Homebuyers can run into complications during their search in other ways. Often, they may come across houses that appear available but already have an offer. When an offer is made on a house that is foreclosed or going through a short sale, a third-party approval is required, usually a bank.

In those cases, the agent isn't required to change the status of the listing from active to pending.

During a recent house hunt for a client, Sarah Fischer Johnson, a sales agent with Edina Realty, found 28 three-bedroom townhouses in Shakopee, Minn. They were priced from $250,000 to $350,000, but nine already had offers awaiting lender approval.

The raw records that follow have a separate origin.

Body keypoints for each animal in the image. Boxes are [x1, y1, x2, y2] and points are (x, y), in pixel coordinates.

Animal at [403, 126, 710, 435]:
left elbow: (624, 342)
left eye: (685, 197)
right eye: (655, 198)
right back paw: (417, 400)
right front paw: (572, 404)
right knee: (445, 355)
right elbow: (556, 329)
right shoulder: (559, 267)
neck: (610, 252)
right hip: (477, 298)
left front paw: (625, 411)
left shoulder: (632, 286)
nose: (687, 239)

"The data would lead any buyer to believe that it's a buyer's market," she said. "No, and that's the sad part."

She recently had clients who were relocating from Pennsylvania, but couldn't find a house that met their needs, so they're now living in a corporate rental while they shop. Even Fischer Johnson and her husband have been stymied in their own search for a house. They have been shopping for an updated rambler in Minnetonka, Minn., priced from $650,000 to $850,000, to no avail.

Barb Duthler, a sales agent with Re/Max, said the primary problem in the market is that prospective sellers aren't listing because they owe more than the house is worth. This points to deeper trouble in the market, said Jeanne Boeh, an economics professor at Augsburg College.

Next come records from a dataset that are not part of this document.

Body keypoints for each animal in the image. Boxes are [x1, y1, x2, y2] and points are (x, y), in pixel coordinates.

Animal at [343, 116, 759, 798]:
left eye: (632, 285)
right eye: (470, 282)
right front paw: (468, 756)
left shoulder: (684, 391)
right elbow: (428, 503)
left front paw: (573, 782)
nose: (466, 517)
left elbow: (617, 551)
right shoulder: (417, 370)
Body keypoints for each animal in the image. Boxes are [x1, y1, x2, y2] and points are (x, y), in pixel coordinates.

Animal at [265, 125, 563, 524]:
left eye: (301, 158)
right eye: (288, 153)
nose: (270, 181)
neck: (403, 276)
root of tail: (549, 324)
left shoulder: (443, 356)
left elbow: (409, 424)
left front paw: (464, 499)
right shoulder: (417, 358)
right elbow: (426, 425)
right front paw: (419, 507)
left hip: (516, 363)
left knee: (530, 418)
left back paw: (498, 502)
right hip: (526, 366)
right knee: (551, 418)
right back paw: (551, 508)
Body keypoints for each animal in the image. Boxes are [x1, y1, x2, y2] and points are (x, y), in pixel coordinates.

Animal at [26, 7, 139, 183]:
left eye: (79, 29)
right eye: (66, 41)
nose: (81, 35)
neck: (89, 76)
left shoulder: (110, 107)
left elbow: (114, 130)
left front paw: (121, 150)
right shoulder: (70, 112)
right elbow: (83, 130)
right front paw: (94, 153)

"The average person who doesn't have to sell is looking at it this way: If I don't have to sell, why would I?"

That means there could be a significant backlog of inventory that will hit the market once prices rise. But that won't happen until demand exceeds supply, an important first step toward price recovery.

Wayne Hartmann and his wife never thought they'd have trouble finding a decent house in Minneapolis' western suburbs for $500,000, but about a quarter of all the houses they saw were foreclosures or short sales in terrible condition. They eventually made an offer on a short sale in December. The homeowner agreed to the deal, but it fell apart after never getting a response from the lender.

Not wanting to risk losing out on record low mortgage rates, they ended up spending about $200,000 more than they planned to get the house they wanted.

The good news: Hartmann got the lowest rate he's had.

"I almost can't believe it," said Hartmann. "But it is a frustrating market from a buyer's perspective to wade through all of the turmoil that's out there."


New listings are down.
Many short sales and foreclosures that appear to be available really aren't.
Many homeowners aren't listing their house for sale because they owe more than it's worth.
Investor demand is at historic highs.